West Ham, Londra’nın doğusunda, Thames tersanelerinden doğmuş haşin bir kulüp. Bir zamanlar Tudors dizisinden tanıdığımız fettan Boleyn kızının da bölgede ikamet etmesinden dolayı, stadyumları “Boleyn Ground” olarak biliniyor. İngiltere’nin şöhretli takımlarından olsa da, liglerde kayda değer bir başarıları yok. Ancak, 1966 Dünya Kupası finallerinde, Zafere Kaçış filminden tanıdığımız Bobby Moore ve Geoff Hurst’ün muhteşem oyunları sayesinde (ikisi de West Ham oyuncusu) İngilizlere tarihlerindeki tek dünya kupasını kazandırmışlar… 
West Ham'in çılgın taraftarları 1933'te bile iş başında!
İşte bu West Ham’in ezeli rakibi ise, ismi pek duyulmamış bir futbol kulübü olan Milford. West Ham gibi, Londra’nın doğusunda, yine tersane çalışanları ve işçilerin desteklediği bir kulüp olan Milford’un da kötü şöhretli bir holigan grubu var. İki takımın olaysız maçı pek görülmemiş, ve çok şükür ki genelde farklı liglerde mücadele ettikleri için resmi maçlarda karşı karşıya gelmeleri oldukça sınırlı kalmış. Yine de İngiltere’de holiganlık denildiğinde akla ilk olarak bu iki güzide kulübümüz gelmekte… 

Filmin yönetmeni, ilginçtir, Lexi Alexander isimli, 1974 Almanya doğumlu bir hanım kızımız. Kendileri sinema dünyasına girmeden önce dünya karate şampiyonluğu gibi oldukça ilginç ünvanlar edinmiş. Bu becerisi ile sıkı bir holigan olabilecek Lexi, ani bir ilhamla sinema dünyasına geçmiş, çektiği bir kısa filmle oskar adaylığı aldıktan sonra, eski bir holigan ile birlikte bu güzel filmi kotarmış. 
Filmin holiganizm üzerine dengeli bir yaklaşımı var; tabii ki şiddet ve vahşet lanetleniyor, ancak köklü bir geçmişi olan, “şirket” olarak bilinen taraftar gruplarının ruh halini de anlamamızı sağlıyor. İngiliz şirketlerini gördükten sonra, çarşı gibi taraftar gruplarının kıymetini de bir kez daha anlıyoruz. Ve görüyoruz ki, konu sadece futbol değil!

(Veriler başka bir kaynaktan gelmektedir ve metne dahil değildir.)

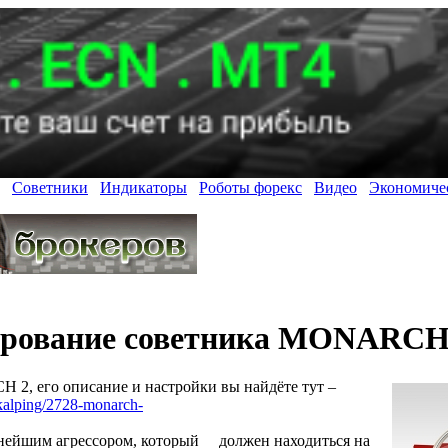
Советники
Индикаторы
Роботы форекс
Видео
Экономиче
ирование советника MONARCH
2, его описание и настройки вы найдёте тут –
-skalping/2728-monarch-
ейшим агрессором, который должен находиться на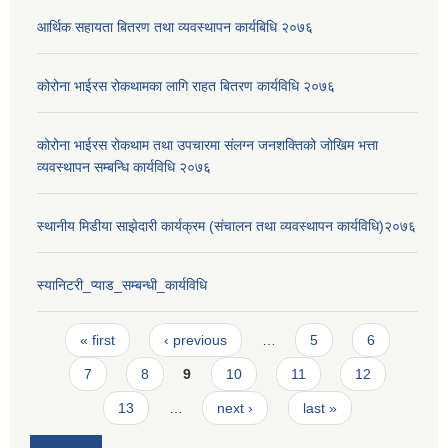
आर्थिक सहायता बितरण तथा व्यवस्थापन कार्यबिधि २०७६
कोरोना भाईरस रोकथामका लागि राहत बितरण कार्यविधि २०७६
कोरोना भाईरस रोकथाम तथा उपचारमा संलग्न जनशक्तिको जोखिम भत्ता
व्यवस्थापन सम्बन्धि कार्यविधि २०७६
स्थानीय मिडीया साझेदारी कार्यक्रम (संचालन तथा व्यवस्थापन कार्यविधि)२०७६
स्यानिटरी_प्याड_सम्बन्धी_कार्यविधि
Pages
« first
‹ previous
…
5
6
7
8
9
10
11
12
13
…
next ›
last »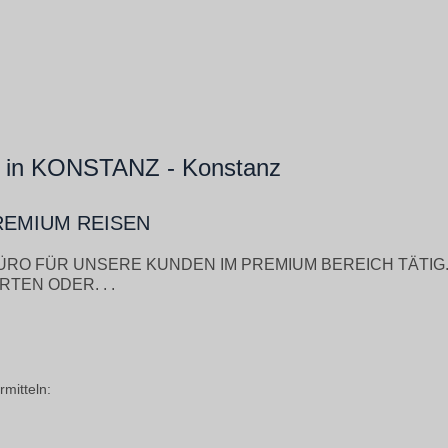
 in KONSTANZ - Konstanz
REMIUM REISEN
EBÜRO FÜR UNSERE KUNDEN IM PREMIUM BEREICH TÄTIG
TEN ODER. . .
mitteln: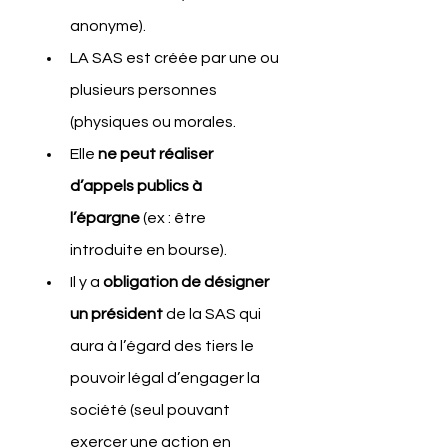
anonyme).
LA SAS est créée par une ou 
plusieurs personnes 
(physiques ou morales.
Elle 
ne peut réaliser 
d’appels publics à 
l’épargne
 (ex : être 
introduite en bourse).
Il y a 
obligation de désigner 
un président
 de la SAS qui 
aura à l’égard des tiers le 
pouvoir légal d’engager la 
société (seul pouvant 
exercer une action en 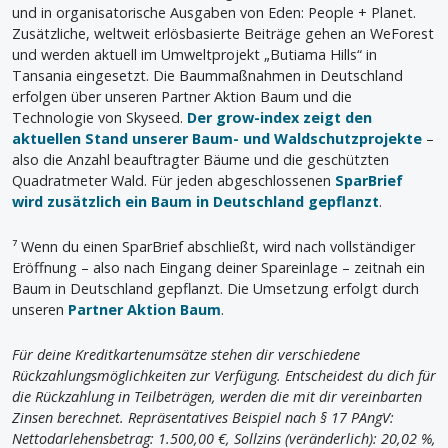
und in organisatorische Ausgaben von Eden: People + Planet.
Zusätzliche, weltweit erlösbasierte Beiträge gehen an WeForest
und werden aktuell im Umweltprojekt „Butiama Hills“ in
Tansania eingesetzt. Die Baummaßnahmen in Deutschland
erfolgen über unseren Partner Aktion Baum und die
Technologie von Skyseed.
Der grow-index zeigt den
aktuellen Stand unserer Baum- und Waldschutzprojekte
–
also die Anzahl beauftragter Bäume und die geschützten
Quadratmeter Wald. Für jeden abgeschlossenen
SparBrief
wird zusätzlich ein Baum in Deutschland gepflanzt
.
⁷ Wenn du einen SparBrief abschließt, wird nach vollständiger
Eröffnung – also nach Eingang deiner Spareinlage – zeitnah ein
Baum in Deutschland gepflanzt. Die Umsetzung erfolgt durch
unseren
Partner Aktion Baum
.
Für deine Kreditkartenumsätze stehen dir verschiedene
Rückzahlungsmöglichkeiten zur Verfügung. Entscheidest du dich für
die Rückzahlung in Teilbeträgen, werden die mit dir vereinbarten
Zinsen berechnet. Repräsentatives Beispiel nach § 17 PAngV:
Nettodarlehensbetrag: 1.500,00 €, Sollzins (veränderlich): 20,02 %,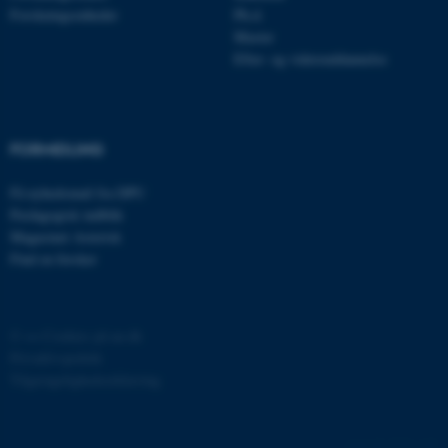
Forskningsenheder
Ph.d.
grundlæggende funktioner
Master
som navigation mm.
Efter- og videreuddannelse
Hjemmesiden kan ikke
fungerer uden disse cookies.
FORMIDLING
Navn
Udbyder / Domæne
Få nyhedsmail fra DPU
be_typo_user
TYPO3 Association
Pædagogisk indblik
.au.dk
Magasinet Asterisk
Find en forsker
fe_typo_user
Typo3 Association
.au.dk
©
—
Cookies på au.dk
Privatlivspolitik
Tilgængelighedserklæring
4770 / i29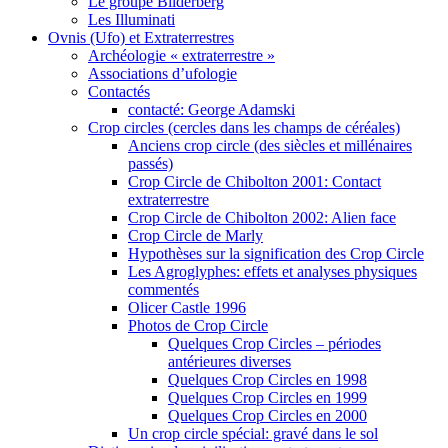
Le groupe Bilderberg
Les Illuminati
Ovnis (Ufo) et Extraterrestres
Archéologie « extraterrestre »
Associations d’ufologie
Contactés
contacté: George Adamski
Crop circles (cercles dans les champs de céréales)
Anciens crop circle (des siècles et millénaires
passés)
Crop Circle de Chibolton 2001: Contact
extraterrestre
Crop Circle de Chibolton 2002: Alien face
Crop Circle de Marly
Hypothèses sur la signification des Crop Circle
Les Agroglyphes: effets et analyses physiques
commentés
Olicer Castle 1996
Photos de Crop Circle
Quelques Crop Circles – périodes
antérieures diverses
Quelques Crop Circles en 1998
Quelques Crop Circles en 1999
Quelques Crop Circles en 2000
Un crop circle spécial: gravé dans le sol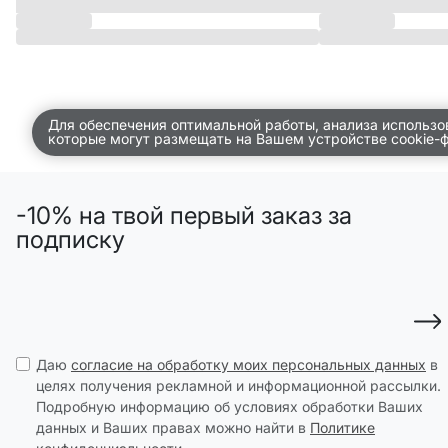
Для обеспечения оптимальной работы, анализа использо
которые могут размещать на Вашем устройстве cookie-
-10% на твой первый заказ за
подписку
Даю
согласие на обработку моих персональных данных
в
целях получения рекламной и информационной рассылки.
Подробную информацию об условиях обработки Ваших
данных и Ваших правах можно найти в
Политике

Taraftar gruplarından, kulüplere, futbolculara, teknik direktörlere geçelim ve çok kritik bir tartışmayı gündeme taşıyalım; seyirlik, güzel futbol; skora ve amaca yönelik futbola karşı! Yapımcıları arasında BBC’nin de bulunduğu bu nefis filmin konusu, İngiltere’nin yetiştirdiği en başarılı futbol menajerlerinden Brian Clough’un 1974 yılında sadece 44 gün süren Leeds United menajerliği merkezinde gelişiyor.
Clough’un korkunç bir hezimetle sonuçlanan Leeds hikayesinin detaylarını yavaş yavaş geçmişe giderek öğreniyoruz. Meğerse olayın 6 yıllık bir hatırı varmış; o yıllarda İngiliz liglerini kasıp kavuran Leeds, bir kupa maçı için ikinci ligin zavallı takımlarından Derby County’nin sahasına konuk olur. Derby’nin o günkü koçu Clough için bu çok büyük bir olaydır; Leeds’in futbol tanrısı koçu Don Revie ve yıldız futbolcuları Derby’nin mütevazi stadyumunu onurlandıracak, dostça bir maç oynanacaktır. Ancak, işler planlandığı gibi gitmez; kibirli Revie, Clough ve Derby takımını görmezden gelir, meslektaşına bir selamı bile esirger ve sahaya çıktıklarında Derby’li oyuncuları döve döve, çok sert, acımasız ve sevimsiz bir futbolla ezerler.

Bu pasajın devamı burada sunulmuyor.